### Your goal:
Go through the data below line by line and count those containing the word "left". Reply with the count only.

### Image change detection data:
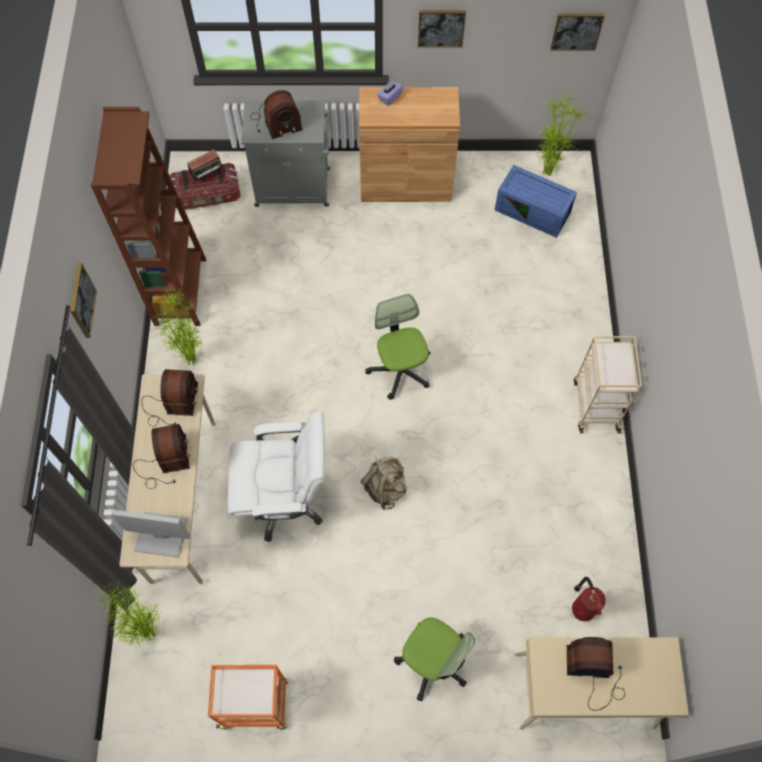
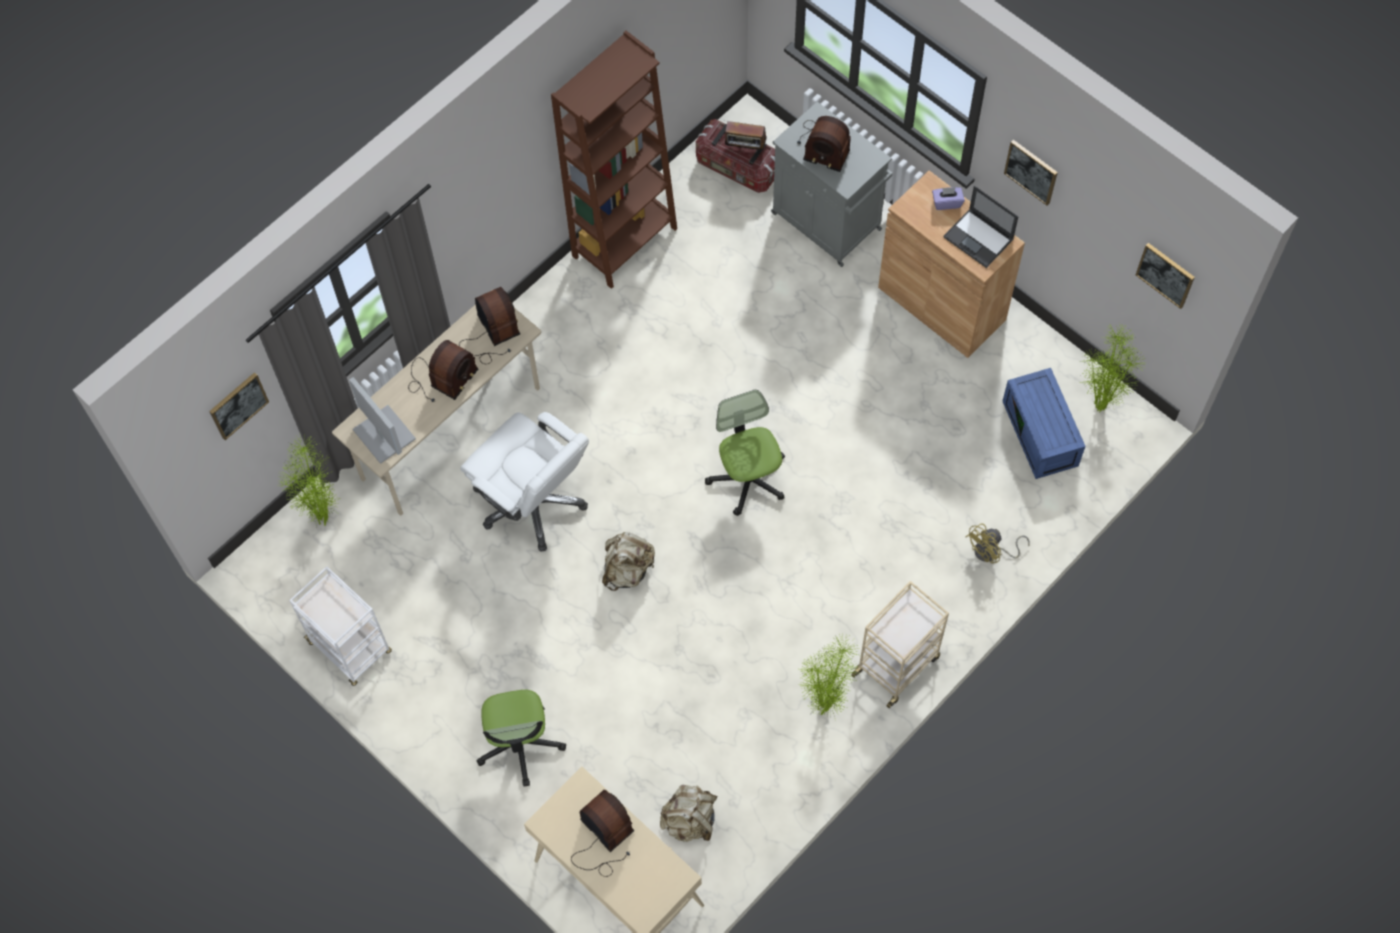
camera: 45 degrees right, 0 degrees up
picture [70,263,97,338] -> picture moved to [209,372,269,440]
radio [141,369,199,426] -> radio turned 75 degrees counterclockwise [459,287,520,364]
potted plant [153,286,204,365] -> potted plant moved to [799,633,859,717]
orange cart [208,665,288,730] -> white cart [289,566,392,686]
office chair [365,294,430,400] -> office chair turned 45 degrees counterclockwise [705,390,785,516]
fire extinguisher [572,577,606,621] -> beige backpack [660,785,717,842]
none -> laptop [943,186,1018,268]
none -> yellow fan [966,523,1030,563]

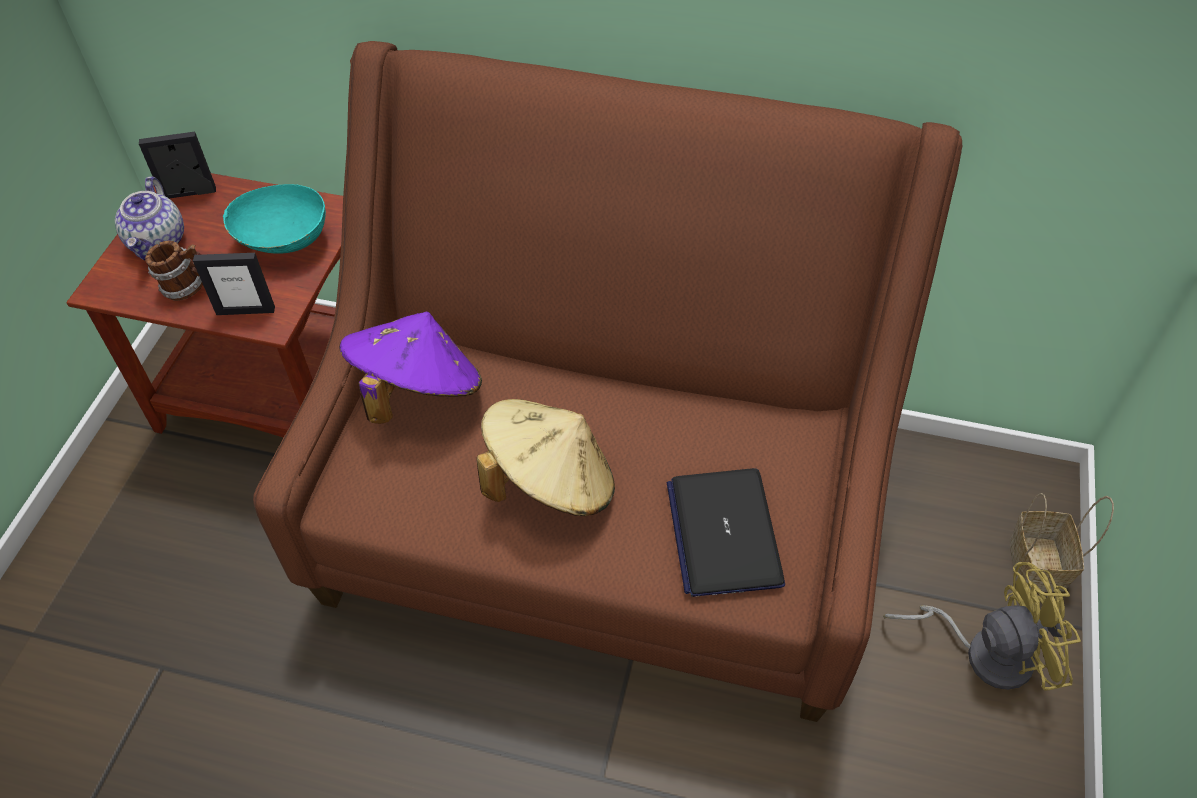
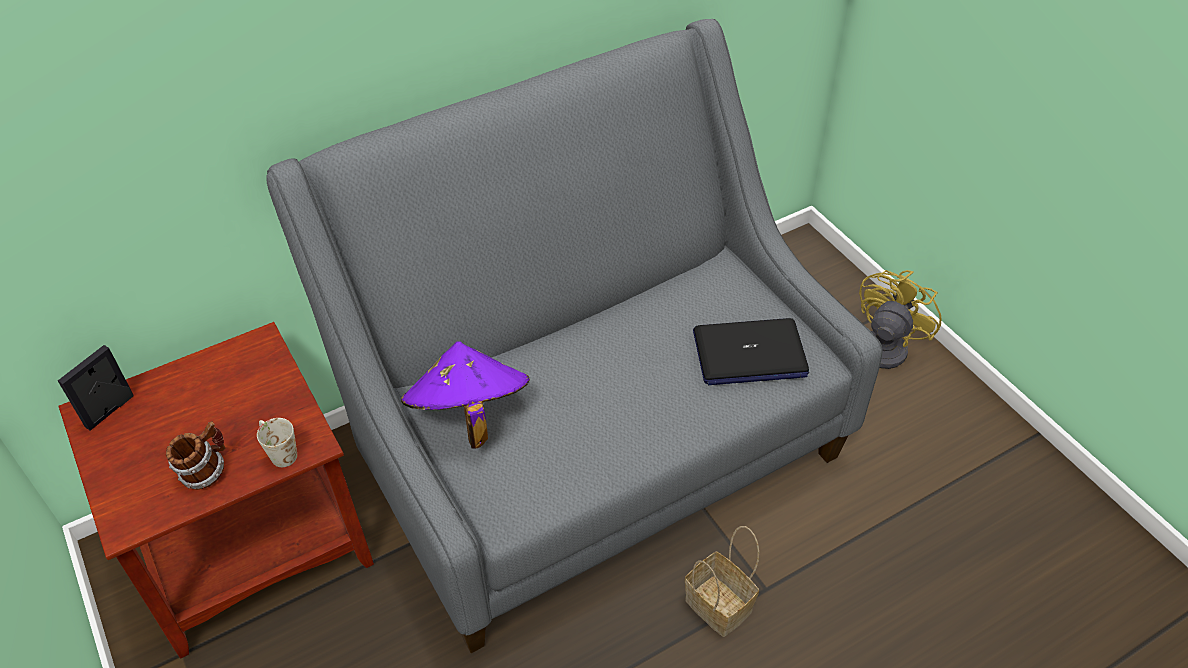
camera: 45 degrees left, 5 degrees down
teapot [115,176,184,260] -> none
picture frame [193,253,275,315] -> white mug [257,418,297,467]
turquoise bowl [223,184,326,254] -> none
brown sofa [253,41,962,722] -> grey sofa [266,19,883,653]
beige hat [477,399,615,516] -> none
laptop [667,468,785,597] -> laptop turned 45 degrees counterclockwise [693,318,809,385]
basket [1010,493,1114,592] -> basket moved to [685,526,759,637]

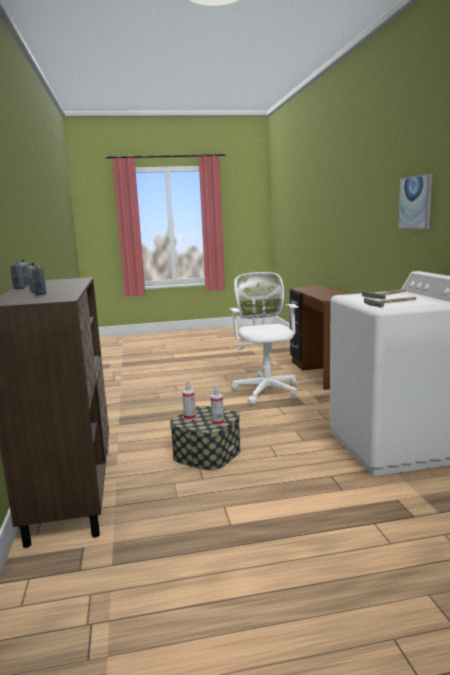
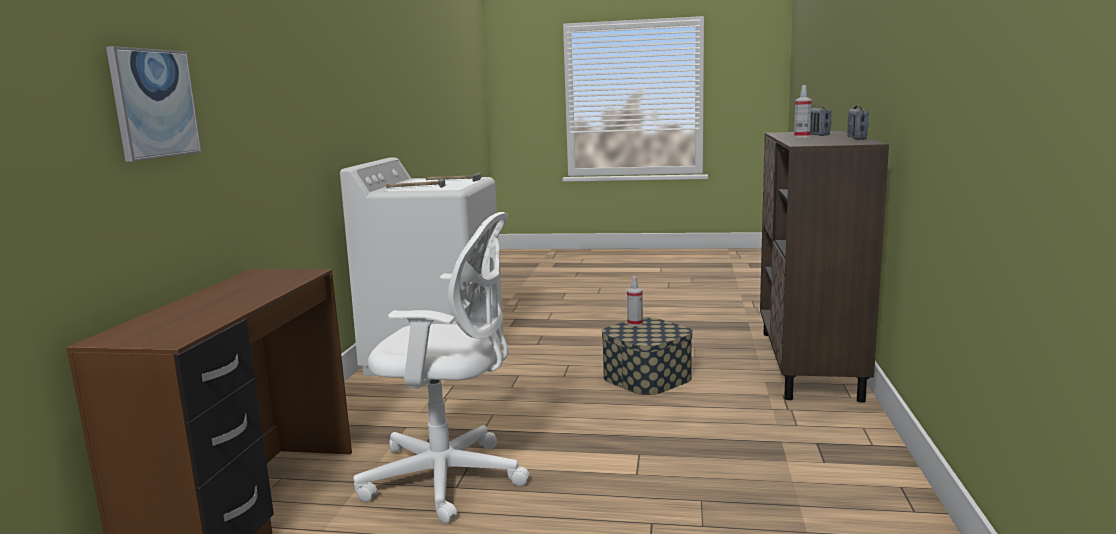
camera: 160 degrees left, 0 degrees up
spray bottle [182,381,196,420] -> spray bottle moved to [794,85,812,138]
white office chair [229,272,299,404] -> white office chair turned 90 degrees counterclockwise [353,212,529,524]
picture [398,173,432,229] -> picture moved to [106,46,201,162]

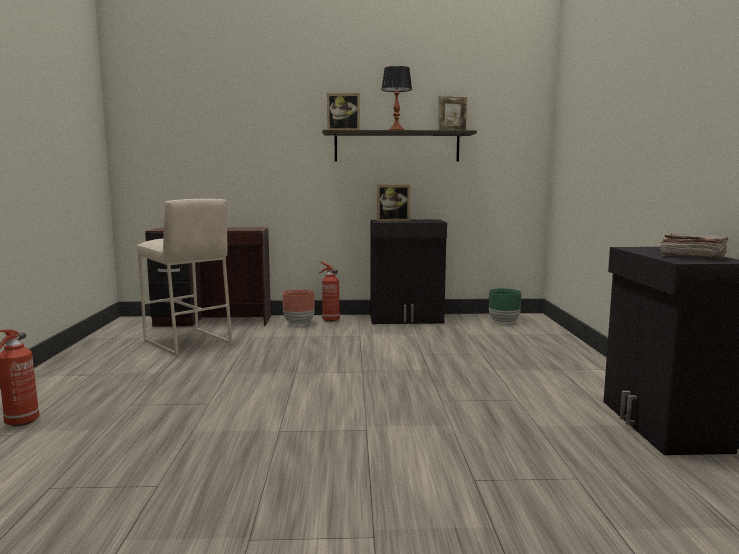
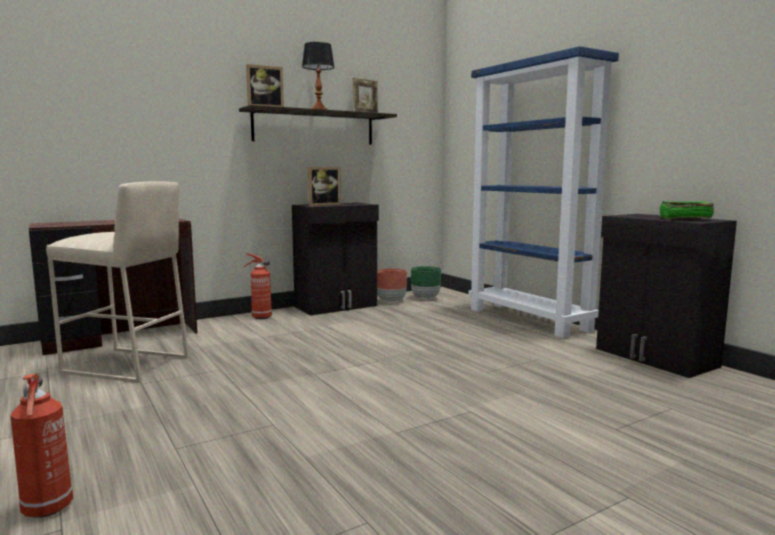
camera: 30 degrees left, 0 degrees up
brown planter [282,290,315,325] -> brown planter moved to [377,269,407,303]
brown book [661,233,728,258] -> green book [659,201,714,219]
none -> blue bookcase [468,46,619,339]

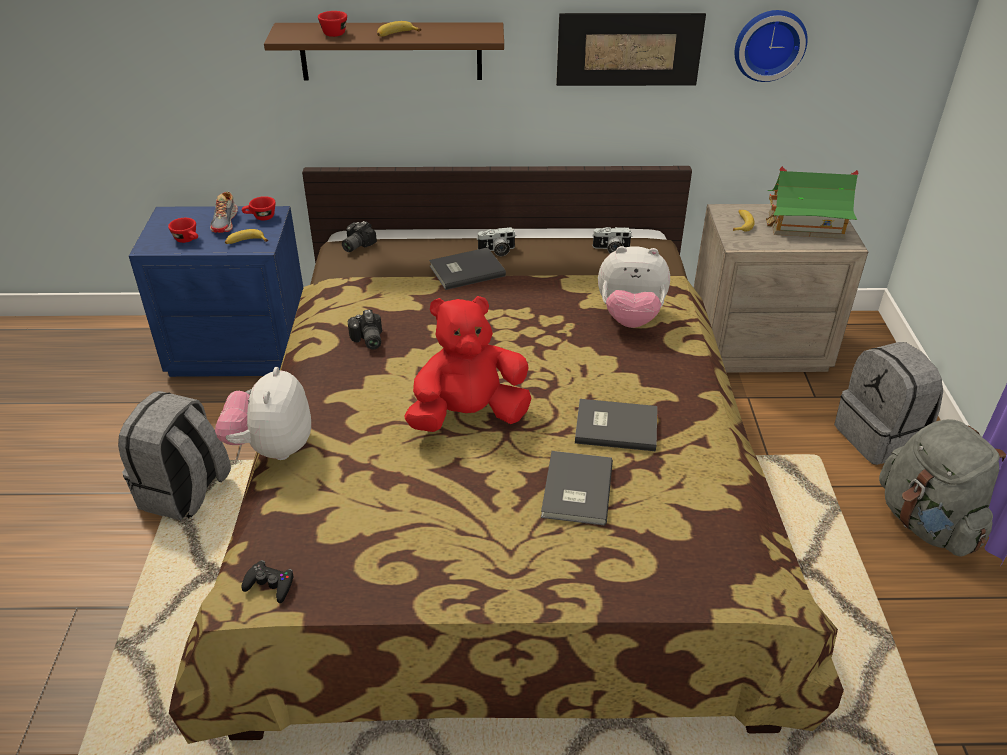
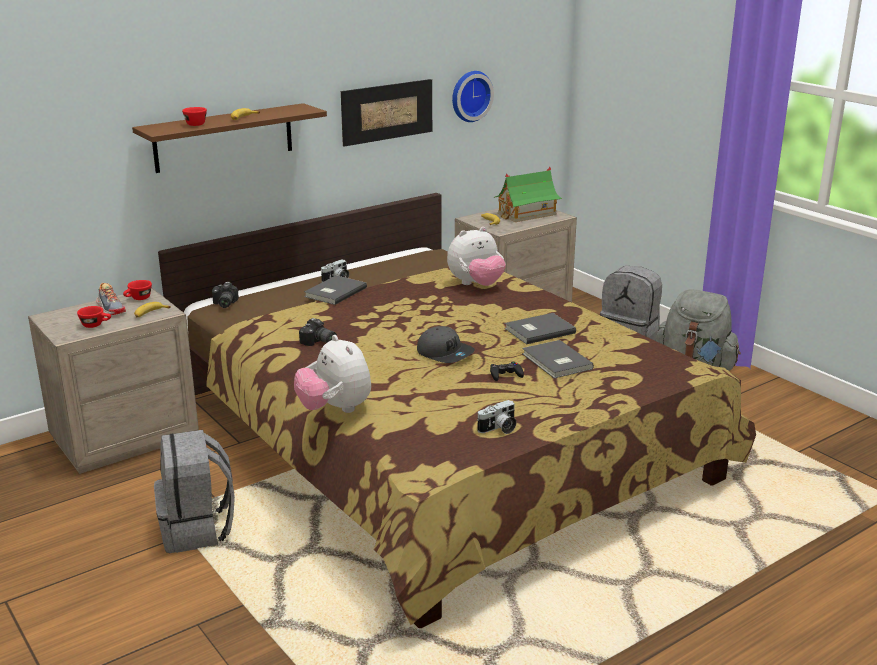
camera: 35 degrees left, 15 degrees down
blue nightstand [129,206,303,377] -> beige nightstand [28,288,199,474]
black game controller [241,560,294,603] -> black game controller moved to [490,362,524,381]
red plush toy [404,296,531,432] -> grey cap [417,326,475,363]
camera [593,227,632,254] -> camera moved to [477,400,517,434]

### Output below:
4